» WHAT IS EXPECTED:
Transcribe each of the lines below word for word, with no changes.

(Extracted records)
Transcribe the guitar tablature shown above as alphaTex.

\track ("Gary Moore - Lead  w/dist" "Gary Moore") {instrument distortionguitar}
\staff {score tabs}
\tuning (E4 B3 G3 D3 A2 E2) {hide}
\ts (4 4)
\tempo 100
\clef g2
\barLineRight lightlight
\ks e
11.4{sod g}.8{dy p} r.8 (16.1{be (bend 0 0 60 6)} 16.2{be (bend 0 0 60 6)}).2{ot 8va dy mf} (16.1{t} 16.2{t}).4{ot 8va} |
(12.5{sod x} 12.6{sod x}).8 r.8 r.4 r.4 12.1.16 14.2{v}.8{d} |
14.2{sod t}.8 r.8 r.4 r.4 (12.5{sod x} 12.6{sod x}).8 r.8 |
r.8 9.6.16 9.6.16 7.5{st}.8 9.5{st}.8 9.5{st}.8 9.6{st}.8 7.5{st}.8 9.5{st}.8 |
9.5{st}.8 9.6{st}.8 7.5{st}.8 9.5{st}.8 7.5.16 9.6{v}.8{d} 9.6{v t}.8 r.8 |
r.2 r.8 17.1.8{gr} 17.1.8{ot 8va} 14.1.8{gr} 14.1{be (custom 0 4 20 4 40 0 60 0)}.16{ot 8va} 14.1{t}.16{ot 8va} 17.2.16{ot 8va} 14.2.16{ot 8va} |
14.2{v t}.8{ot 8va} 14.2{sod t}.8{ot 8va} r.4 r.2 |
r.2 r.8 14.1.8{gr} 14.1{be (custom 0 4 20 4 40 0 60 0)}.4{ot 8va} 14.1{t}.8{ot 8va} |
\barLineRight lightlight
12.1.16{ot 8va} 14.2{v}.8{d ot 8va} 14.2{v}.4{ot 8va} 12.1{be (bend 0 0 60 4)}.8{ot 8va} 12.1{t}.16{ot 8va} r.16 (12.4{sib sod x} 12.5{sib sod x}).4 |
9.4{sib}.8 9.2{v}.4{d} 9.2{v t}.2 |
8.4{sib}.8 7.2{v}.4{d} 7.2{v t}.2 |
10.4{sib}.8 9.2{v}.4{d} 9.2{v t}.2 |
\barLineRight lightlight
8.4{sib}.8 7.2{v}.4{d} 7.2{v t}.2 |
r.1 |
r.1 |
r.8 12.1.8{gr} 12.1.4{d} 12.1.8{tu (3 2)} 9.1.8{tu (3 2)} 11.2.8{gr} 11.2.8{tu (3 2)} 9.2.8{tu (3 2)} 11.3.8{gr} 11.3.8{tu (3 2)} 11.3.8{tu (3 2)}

» FINAL RESULT:
Transcribe the guitar tablature shown above as alphaTex.

\track ("Gary Moore - Lead  w/dist" "Gary Moore") {instrument distortionguitar}
\staff {score tabs}
\tuning (E4 B3 G3 D3 A2 E2) {hide}
\ts (4 4)
\tempo 100
\clef g2
\barLineRight lightlight
\ks e
11.4{sod g}.8{dy p} r.8 (16.1{be (bend 0 0 60 6)} 16.2{be (bend 0 0 60 6)}).2{ot 8va dy mf} (16.1{t} 16.2{t}).4{ot 8va} |
(12.5{sod x} 12.6{sod x}).8 r.8 r.4 r.4 12.1.16 14.2{v}.8{d} |
14.2{sod t}.8 r.8 r.4 r.4 (12.5{sod x} 12.6{sod x}).8 r.8 |
r.8 9.6.16 9.6.16 7.5{st}.8 9.5{st}.8 9.5{st}.8 9.6{st}.8 7.5{st}.8 9.5{st}.8 |
9.5{st}.8 9.6{st}.8 7.5{st}.8 9.5{st}.8 7.5.16 9.6{v}.8{d} 9.6{v t}.8 r.8 |
r.2 r.8 17.1.8{gr} 17.1.8{ot 8va} 14.1.8{gr} 14.1{be (custom 0 4 20 4 40 0 60 0)}.16{ot 8va} 14.1{t}.16{ot 8va} 17.2.16{ot 8va} 14.2.16{ot 8va} |
14.2{v t}.8{ot 8va} 14.2{sod t}.8{ot 8va} r.4 r.2 |
r.2 r.8 14.1.8{gr} 14.1{be (custom 0 4 20 4 40 0 60 0)}.4{ot 8va} 14.1{t}.8{ot 8va} |
\barLineRight lightlight
12.1.16{ot 8va} 14.2{v}.8{d ot 8va} 14.2{v}.4{ot 8va} 12.1{be (bend 0 0 60 4)}.8{ot 8va} 12.1{t}.16{ot 8va} r.16 (12.4{sib sod x} 12.5{sib sod x}).4 |
9.4{sib}.8 9.2{v}.4{d} 9.2{v t}.2 |
8.4{sib}.8 7.2{v}.4{d} 7.2{v t}.2 |
10.4{sib}.8 9.2{v}.4{d} 9.2{v t}.2 |
\barLineRight lightlight
8.4{sib}.8 7.2{v}.4{d} 7.2{v t}.2 |
r.1 |
r.1 |
r.8 12.1.8{gr} 12.1.4{d} 12.1.8{tu (3 2)} 9.1.8{tu (3 2)} 11.2.8{gr} 11.2.8{tu (3 2)} 9.2.8{tu (3 2)} 11.3.8{gr} 11.3.8{tu (3 2)} 11.3.8{tu (3 2)}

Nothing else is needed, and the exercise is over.